What you should do —
An exact reproduction of the data below is the required answer.

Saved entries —

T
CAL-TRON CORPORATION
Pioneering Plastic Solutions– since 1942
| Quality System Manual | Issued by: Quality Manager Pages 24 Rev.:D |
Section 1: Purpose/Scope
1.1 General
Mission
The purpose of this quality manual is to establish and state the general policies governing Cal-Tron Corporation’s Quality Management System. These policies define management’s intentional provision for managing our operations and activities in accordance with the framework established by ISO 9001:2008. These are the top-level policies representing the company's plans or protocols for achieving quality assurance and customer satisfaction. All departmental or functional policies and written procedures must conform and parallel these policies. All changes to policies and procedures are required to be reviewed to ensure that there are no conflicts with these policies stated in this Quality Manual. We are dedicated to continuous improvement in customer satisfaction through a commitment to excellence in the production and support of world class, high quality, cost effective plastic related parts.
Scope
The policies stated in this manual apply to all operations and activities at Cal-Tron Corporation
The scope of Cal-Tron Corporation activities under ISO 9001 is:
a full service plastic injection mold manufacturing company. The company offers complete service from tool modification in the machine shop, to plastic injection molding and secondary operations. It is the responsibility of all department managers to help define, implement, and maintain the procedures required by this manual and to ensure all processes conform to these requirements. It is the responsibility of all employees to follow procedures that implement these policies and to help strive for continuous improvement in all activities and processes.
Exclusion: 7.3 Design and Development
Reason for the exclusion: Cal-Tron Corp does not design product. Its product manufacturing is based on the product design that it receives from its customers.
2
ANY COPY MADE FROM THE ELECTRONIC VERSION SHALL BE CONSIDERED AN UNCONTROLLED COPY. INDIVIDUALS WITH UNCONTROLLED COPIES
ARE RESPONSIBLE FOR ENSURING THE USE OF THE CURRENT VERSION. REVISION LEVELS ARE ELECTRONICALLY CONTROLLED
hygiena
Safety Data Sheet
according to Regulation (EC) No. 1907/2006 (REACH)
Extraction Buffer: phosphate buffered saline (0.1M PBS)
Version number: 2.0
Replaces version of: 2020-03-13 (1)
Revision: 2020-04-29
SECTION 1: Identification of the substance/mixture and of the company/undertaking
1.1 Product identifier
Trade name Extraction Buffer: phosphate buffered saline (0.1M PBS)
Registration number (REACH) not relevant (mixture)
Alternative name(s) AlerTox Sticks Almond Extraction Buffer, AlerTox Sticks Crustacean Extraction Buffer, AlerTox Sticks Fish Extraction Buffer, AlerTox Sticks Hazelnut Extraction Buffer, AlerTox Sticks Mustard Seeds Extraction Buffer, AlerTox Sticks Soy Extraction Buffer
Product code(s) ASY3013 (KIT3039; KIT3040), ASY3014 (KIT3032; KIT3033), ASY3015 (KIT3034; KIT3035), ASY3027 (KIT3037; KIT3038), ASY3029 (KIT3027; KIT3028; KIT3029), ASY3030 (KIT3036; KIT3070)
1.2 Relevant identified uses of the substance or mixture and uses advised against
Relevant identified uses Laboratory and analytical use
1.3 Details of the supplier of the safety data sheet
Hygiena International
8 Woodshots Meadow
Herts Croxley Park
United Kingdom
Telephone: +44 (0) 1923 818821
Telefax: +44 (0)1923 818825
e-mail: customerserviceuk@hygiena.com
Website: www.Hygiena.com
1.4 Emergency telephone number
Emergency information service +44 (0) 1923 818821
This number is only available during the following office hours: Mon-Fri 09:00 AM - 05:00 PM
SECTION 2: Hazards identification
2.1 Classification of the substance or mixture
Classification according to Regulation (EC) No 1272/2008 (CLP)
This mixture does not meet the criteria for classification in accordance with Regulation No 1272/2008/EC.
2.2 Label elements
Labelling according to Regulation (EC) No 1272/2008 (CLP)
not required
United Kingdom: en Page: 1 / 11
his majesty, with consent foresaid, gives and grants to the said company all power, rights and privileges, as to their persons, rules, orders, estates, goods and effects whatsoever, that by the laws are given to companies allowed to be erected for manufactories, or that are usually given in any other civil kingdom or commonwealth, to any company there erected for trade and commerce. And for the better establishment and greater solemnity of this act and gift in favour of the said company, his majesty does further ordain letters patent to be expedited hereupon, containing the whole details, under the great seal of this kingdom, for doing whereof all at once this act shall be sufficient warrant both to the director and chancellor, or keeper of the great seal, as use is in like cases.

Result for this exercise —
T
CAL-TRON CORPORATION
Pioneering Plastic Solutions– since 1942
| Quality System Manual | Issued by: Quality Manager Pages 24 Rev.:D |
Section 1: Purpose/Scope
1.1 General
Mission
The purpose of this quality manual is to establish and state the general policies governing Cal-Tron Corporation’s Quality Management System. These policies define management’s intentional provision for managing our operations and activities in accordance with the framework established by ISO 9001:2008. These are the top-level policies representing the company's plans or protocols for achieving quality assurance and customer satisfaction. All departmental or functional policies and written procedures must conform and parallel these policies. All changes to policies and procedures are required to be reviewed to ensure that there are no conflicts with these policies stated in this Quality Manual. We are dedicated to continuous improvement in customer satisfaction through a commitment to excellence in the production and support of world class, high quality, cost effective plastic related parts.
Scope
The policies stated in this manual apply to all operations and activities at Cal-Tron Corporation
The scope of Cal-Tron Corporation activities under ISO 9001 is:
a full service plastic injection mold manufacturing company. The company offers complete service from tool modification in the machine shop, to plastic injection molding and secondary operations. It is the responsibility of all department managers to help define, implement, and maintain the procedures required by this manual and to ensure all processes conform to these requirements. It is the responsibility of all employees to follow procedures that implement these policies and to help strive for continuous improvement in all activities and processes.
Exclusion: 7.3 Design and Development
Reason for the exclusion: Cal-Tron Corp does not design product. Its product manufacturing is based on the product design that it receives from its customers.
2
ANY COPY MADE FROM THE ELECTRONIC VERSION SHALL BE CONSIDERED AN UNCONTROLLED COPY. INDIVIDUALS WITH UNCONTROLLED COPIES
ARE RESPONSIBLE FOR ENSURING THE USE OF THE CURRENT VERSION. REVISION LEVELS ARE ELECTRONICALLY CONTROLLED
hygiena
Safety Data Sheet
according to Regulation (EC) No. 1907/2006 (REACH)
Extraction Buffer: phosphate buffered saline (0.1M PBS)
Version number: 2.0
Replaces version of: 2020-03-13 (1)
Revision: 2020-04-29
SECTION 1: Identification of the substance/mixture and of the company/undertaking
1.1 Product identifier
Trade name Extraction Buffer: phosphate buffered saline (0.1M PBS)
Registration number (REACH) not relevant (mixture)
Alternative name(s) AlerTox Sticks Almond Extraction Buffer, AlerTox Sticks Crustacean Extraction Buffer, AlerTox Sticks Fish Extraction Buffer, AlerTox Sticks Hazelnut Extraction Buffer, AlerTox Sticks Mustard Seeds Extraction Buffer, AlerTox Sticks Soy Extraction Buffer
Product code(s) ASY3013 (KIT3039; KIT3040), ASY3014 (KIT3032; KIT3033), ASY3015 (KIT3034; KIT3035), ASY3027 (KIT3037; KIT3038), ASY3029 (KIT3027; KIT3028; KIT3029), ASY3030 (KIT3036; KIT3070)
1.2 Relevant identified uses of the substance or mixture and uses advised against
Relevant identified uses Laboratory and analytical use
1.3 Details of the supplier of the safety data sheet
Hygiena International
8 Woodshots Meadow
Herts Croxley Park
United Kingdom
Telephone: +44 (0) 1923 818821
Telefax: +44 (0)1923 818825
e-mail: customerserviceuk@hygiena.com
Website: www.Hygiena.com
1.4 Emergency telephone number
Emergency information service +44 (0) 1923 818821
This number is only available during the following office hours: Mon-Fri 09:00 AM - 05:00 PM
SECTION 2: Hazards identification
2.1 Classification of the substance or mixture
Classification according to Regulation (EC) No 1272/2008 (CLP)
This mixture does not meet the criteria for classification in accordance with Regulation No 1272/2008/EC.
2.2 Label elements
Labelling according to Regulation (EC) No 1272/2008 (CLP)
not required
United Kingdom: en Page: 1 / 11
his majesty, with consent foresaid, gives and grants to the said company all power, rights and privileges, as to their persons, rules, orders, estates, goods and effects whatsoever, that by the laws are given to companies allowed to be erected for manufactories, or that are usually given in any other civil kingdom or commonwealth, to any company there erected for trade and commerce. And for the better establishment and greater solemnity of this act and gift in favour of the said company, his majesty does further ordain letters patent to be expedited hereupon, containing the whole details, under the great seal of this kingdom, for doing whereof all at once this act shall be sufficient warrant both to the director and chancellor, or keeper of the great seal, as use is in like cases.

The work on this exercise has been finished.